__What is required__. Tally the lines below containing "center" and report only the total.

________________________________________

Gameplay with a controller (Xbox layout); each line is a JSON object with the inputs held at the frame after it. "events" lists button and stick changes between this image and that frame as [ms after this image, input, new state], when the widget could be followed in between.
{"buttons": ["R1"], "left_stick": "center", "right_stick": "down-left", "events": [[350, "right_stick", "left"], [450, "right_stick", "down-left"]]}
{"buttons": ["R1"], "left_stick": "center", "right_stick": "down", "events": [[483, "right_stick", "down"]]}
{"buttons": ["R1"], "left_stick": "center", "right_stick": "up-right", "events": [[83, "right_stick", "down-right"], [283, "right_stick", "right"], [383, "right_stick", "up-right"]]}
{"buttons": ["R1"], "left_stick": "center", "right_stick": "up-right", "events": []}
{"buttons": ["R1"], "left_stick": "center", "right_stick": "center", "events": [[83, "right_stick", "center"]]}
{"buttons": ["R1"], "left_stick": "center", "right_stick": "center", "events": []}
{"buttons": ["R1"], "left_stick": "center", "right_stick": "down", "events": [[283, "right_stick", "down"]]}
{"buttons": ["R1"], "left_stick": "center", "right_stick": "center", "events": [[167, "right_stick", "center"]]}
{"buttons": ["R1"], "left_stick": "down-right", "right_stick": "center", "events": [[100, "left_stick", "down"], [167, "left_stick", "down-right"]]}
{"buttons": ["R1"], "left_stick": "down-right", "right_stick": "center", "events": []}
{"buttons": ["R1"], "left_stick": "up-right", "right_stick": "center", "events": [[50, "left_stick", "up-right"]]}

________________________________________

__Solution to this exercise__. 11